The three pathologists are specialized in
the same university even though they nowadays work in different hospitals
and laboratories. The experience of working in surgical pathology and
the weekly amount of prostate tests, criteria adopted by Taille (13),
allow us to classify the observers 1 and 2 as experienced and the observer
3 as less experienced.
Some slides, considered unsatisfactory,
were rejected from the research.
In the biopsies, there was a predominance
of Gleason pattern 3 in the primary pattern, range from 66% to 86%, and
of secondary pattern, range from 63% to 71% among the observers. Similarly,
in the surgical specimens, Gleason pattern 3 was more frequent in the
primary pattern, being found from 75% to 81%, and as secondary pattern
from 60% to 69% of the observations. There was an absolute predominance
of Gleason grade 3 in the primary and secondary grade in both specimens.
Gleason grade 6 was also predominant in the needle biopsy. In the surgical
specimen there was a similar proportion of Gleason score 6 and 7. Table-1
shows the distribution of traditional and modified Gleason scores.

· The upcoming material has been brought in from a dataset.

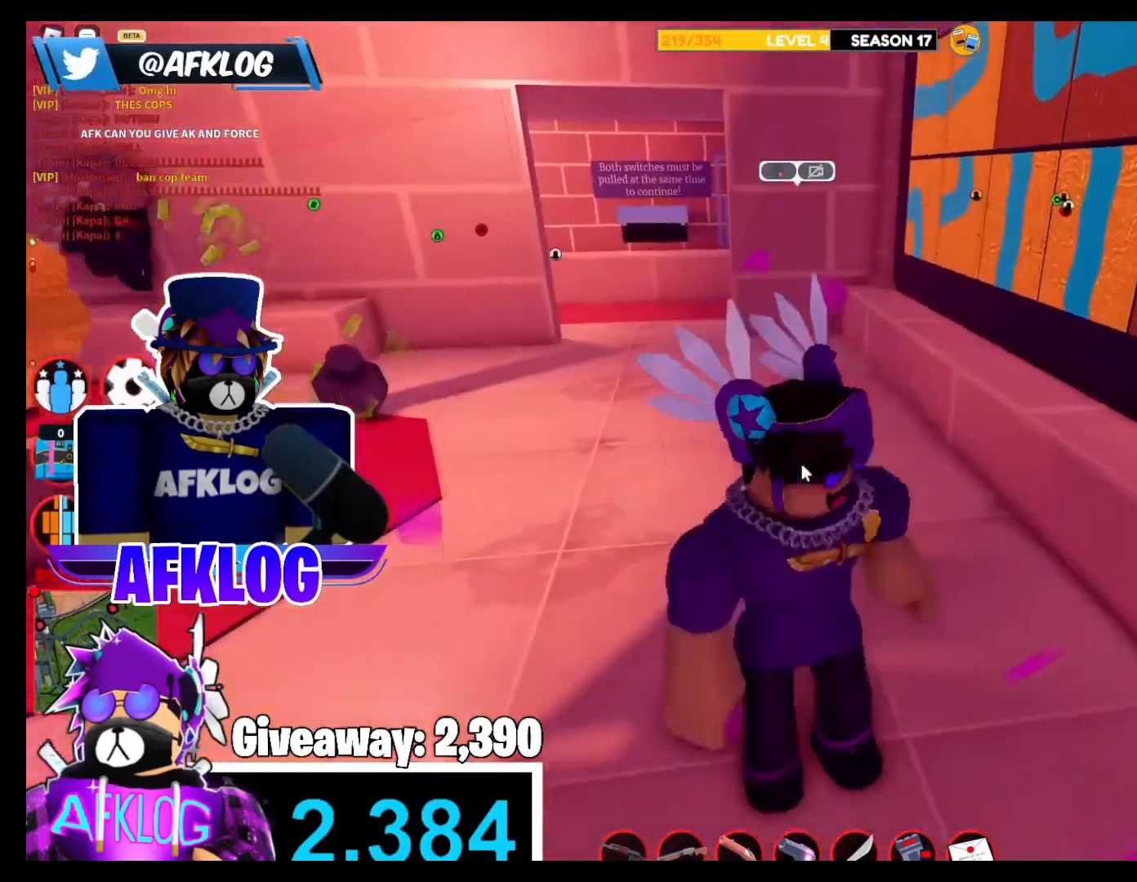
{"keys": [], "mouse": [], "events": [[33, "a", "up"], [500, "mouse_right", "up"]]}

Interobserver agreement in needle biopsy
as regards to primary Gleason grade was reasonable to moderate, according
to Kappa. In the surgical specimen, the agreement was moderate to substantial.

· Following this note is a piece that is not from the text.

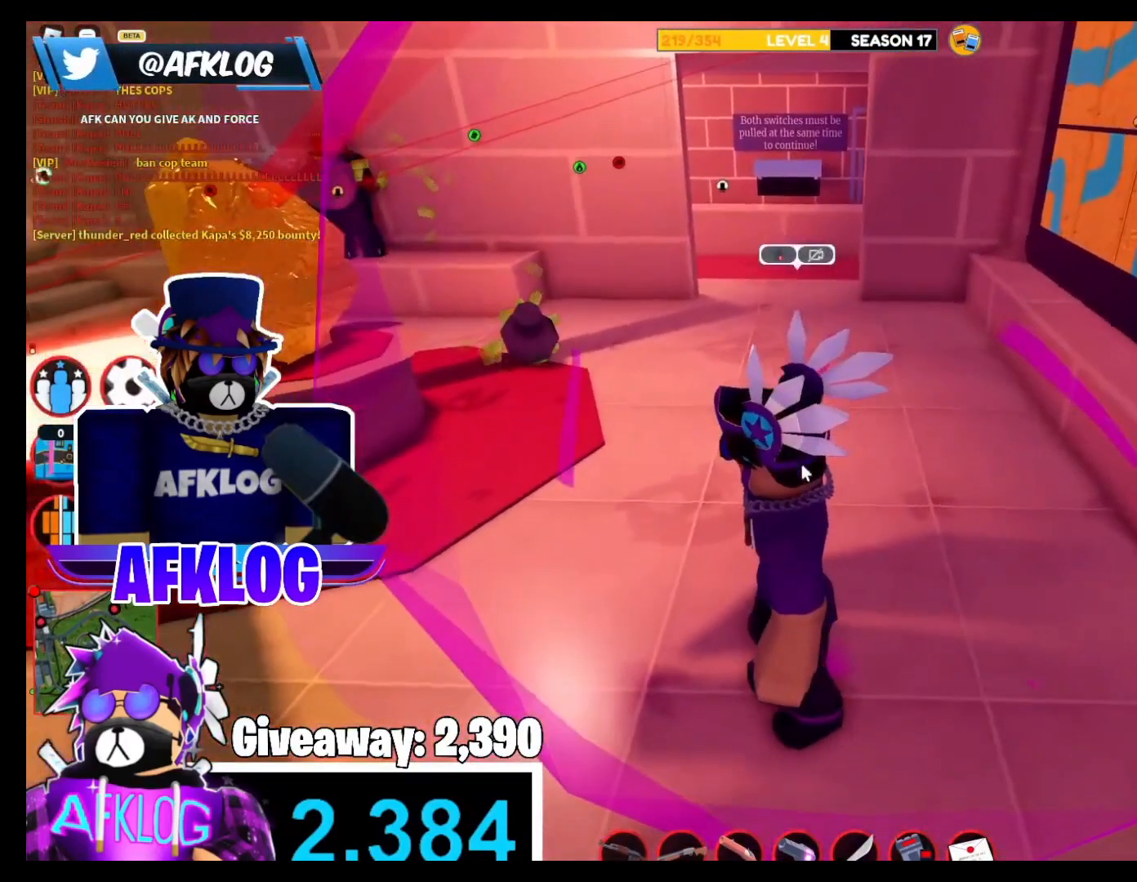
{"keys": [], "mouse": ["right"], "events": [[133, "mouse_right", "down"]]}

In the secondary Gleason pattern there was a divergence among the observers,
the agreement was generally low, occasionally reasonable. As for the most
aggressive Gleason pattern it was from reasonable to moderate (Table-2).
Interobserver agreement of traditional Gleason
score in the needle samples was reasonable, with exact agreement among
60% to 68% and agreement +/- 1 Gleason score from 91% to 98%. In the specimens
the agreement was from reasonable to moderate, with exact diagnosis from
66% to 71% and accepting difference of one unit from 96% to 99%. Modified
Gleason grade presented similar agreement in both specimens, being reasonable
to moderate. Exact diagnosis in the biopsy was from 58% to 69% and accepting
agreement +/- 1 Gleason score from 86% to 97%. In the specimen the exact
diagnosis was from 60% to 64%, accepting divergence of one unit changing
from 94% to 95%. By adopting weighted Kappa, values similar to Kappa (not
weighted) were found (Table-3).
Tertiary Gleason pattern was diagnosed in
8%, 0% and 2% of the biopsies and in 8%, 0% and 13% of the surgical specimen
according to observers 1, 2 and 3, respectively. Thus, traditional and
modified Gleason scores, according to observer 1, were the same in 92%
of both specimens. Observer 2 did not consider any pattern as tertiary,
having 100% precision between the two Gleason scores. Examiner 3 had 98%
of the needle biopsies and 87% of the surgical specimens with the same
diagnosis between the two scores.
Traditional and modified Gleason scores
were used to evaluate the association among their scores in both specimens
by each observer. For observer 1, adopting the traditional score in needle
biopsy and in surgical specimen K = 0.24 was found. Adopting the modified
score in the biopsy and the traditional one in the specimen, we got K
= 0.21. The same happened when using the modified score in the needle
biopsy and in the surgical specimen. Examiner 2 did not find any difference
in the association of scores between specimens (K = 0.26). When examiner
3 used the traditional score in the needle biopsy and in the surgical
specimen, the value for Kappa was 0.18 and when using the modified score
in the biopsy and the traditional one in the specimen, Kappa was 0.17.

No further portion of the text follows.